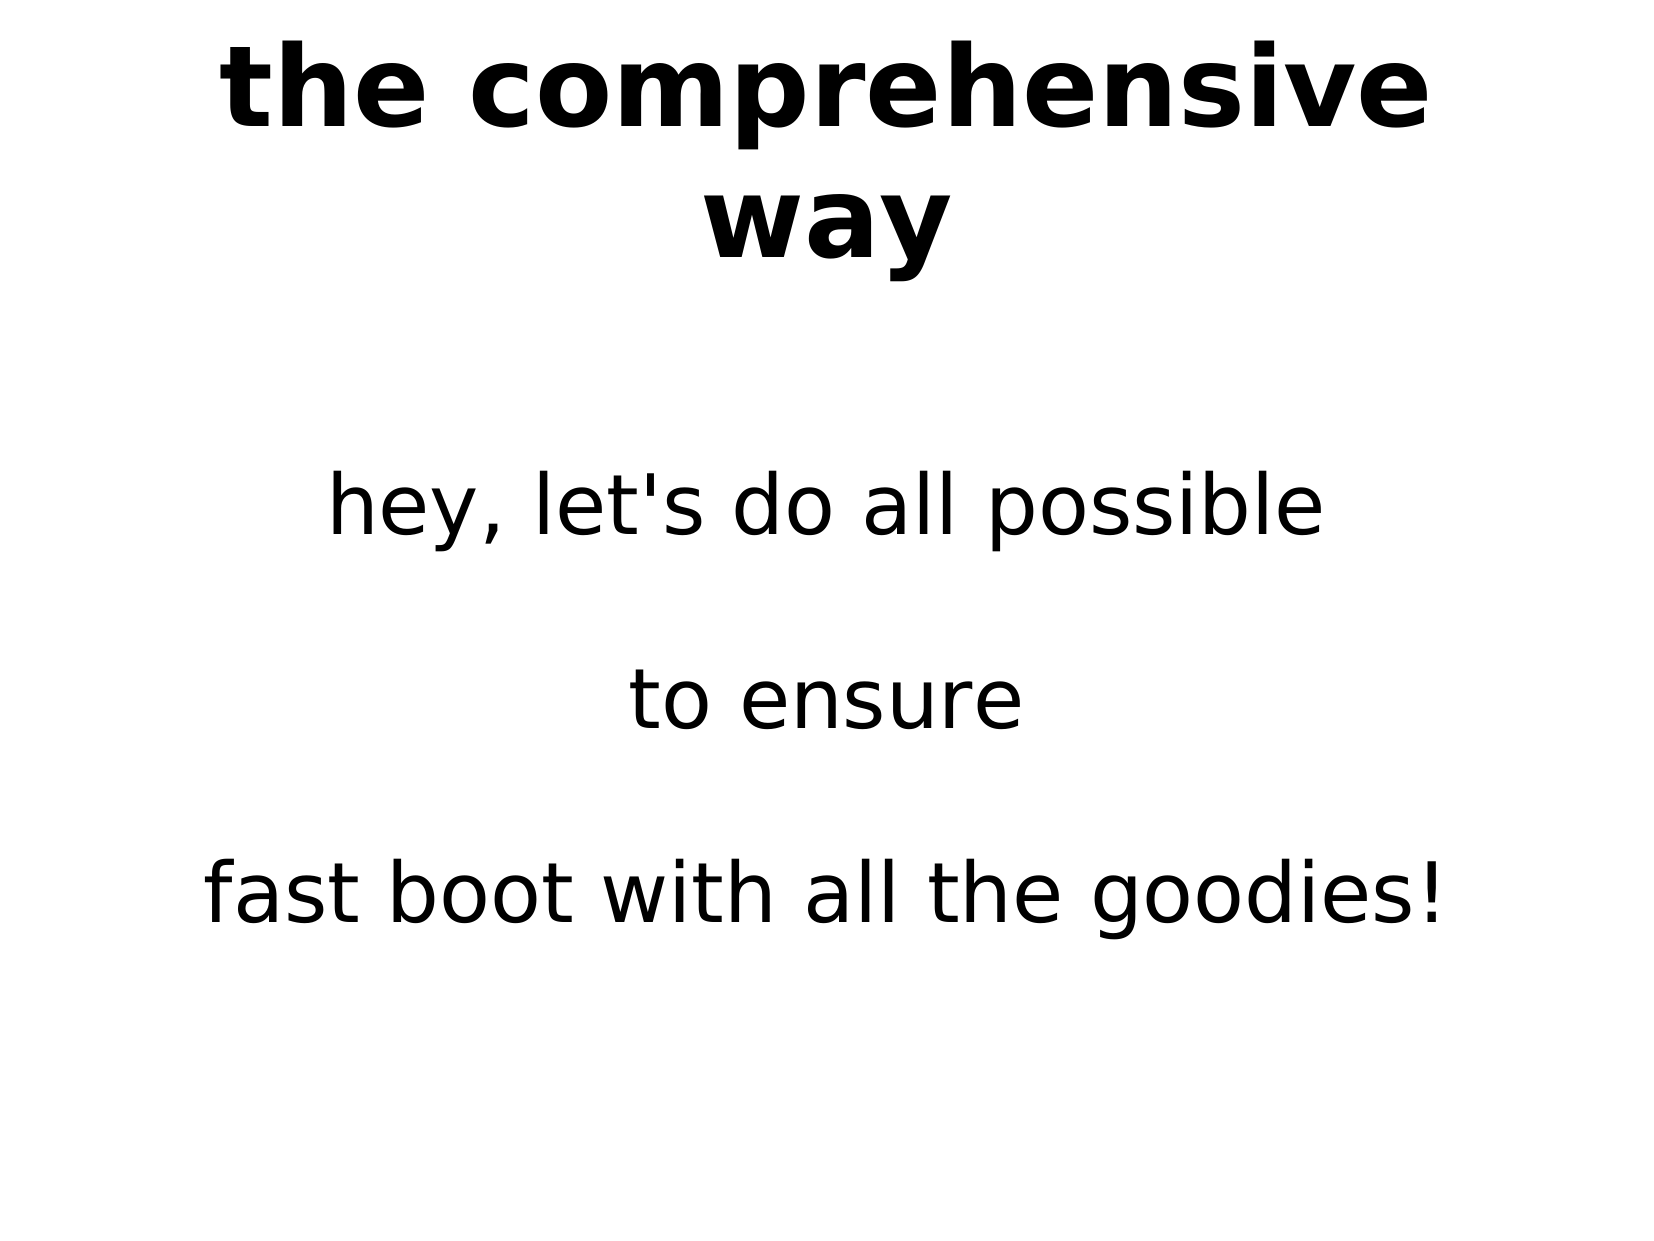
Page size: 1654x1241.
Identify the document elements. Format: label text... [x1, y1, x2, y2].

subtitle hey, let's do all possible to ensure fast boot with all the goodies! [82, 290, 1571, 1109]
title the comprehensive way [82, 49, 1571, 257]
------------------------------------------------------------
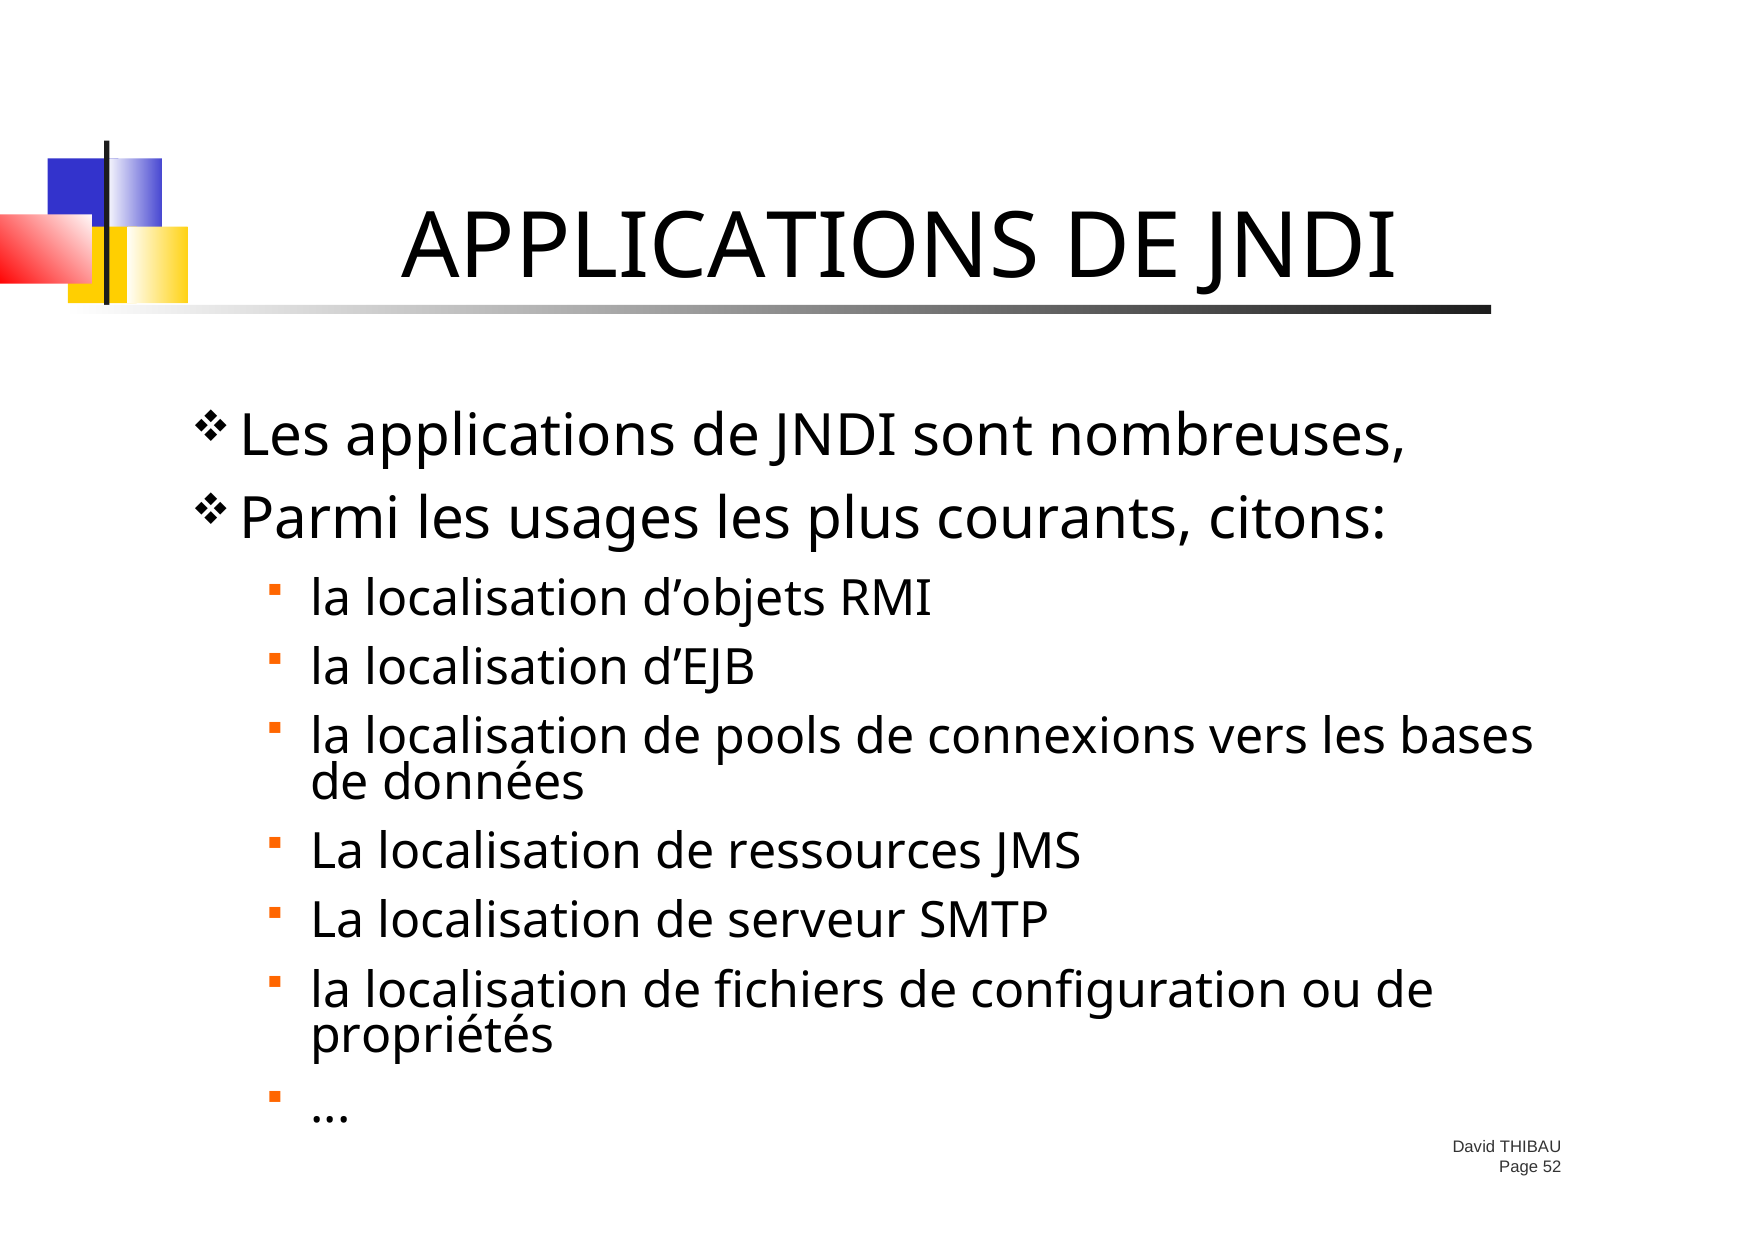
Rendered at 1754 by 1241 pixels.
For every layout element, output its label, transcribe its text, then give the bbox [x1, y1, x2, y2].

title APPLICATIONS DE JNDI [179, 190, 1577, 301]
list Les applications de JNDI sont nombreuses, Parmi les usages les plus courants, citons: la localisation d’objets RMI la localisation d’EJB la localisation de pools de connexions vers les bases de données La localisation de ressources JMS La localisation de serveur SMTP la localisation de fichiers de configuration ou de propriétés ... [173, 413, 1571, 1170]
------------------------------------------------------------
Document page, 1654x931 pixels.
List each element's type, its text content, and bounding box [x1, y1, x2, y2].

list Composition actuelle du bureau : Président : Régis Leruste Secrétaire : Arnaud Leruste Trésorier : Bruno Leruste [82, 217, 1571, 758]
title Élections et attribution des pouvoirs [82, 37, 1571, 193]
------------------------------------------------------------
- _Your task_
Change "document elements" to "layout elements" in the part of the data that opens with the line containing "Page size: 1654x1241." and closes with the line containing "title the comprehensive", leaving everything else unchanged. Give only those lines.

- _Result of the exercise_
Page size: 1654x1241.
Identify the layout elements. Format: label text... [x1, y1, x2, y2].

subtitle hey, let's do all possible to ensure fast boot with all the goodies! [82, 290, 1571, 1109]
title the comprehensive way [82, 49, 1571, 257]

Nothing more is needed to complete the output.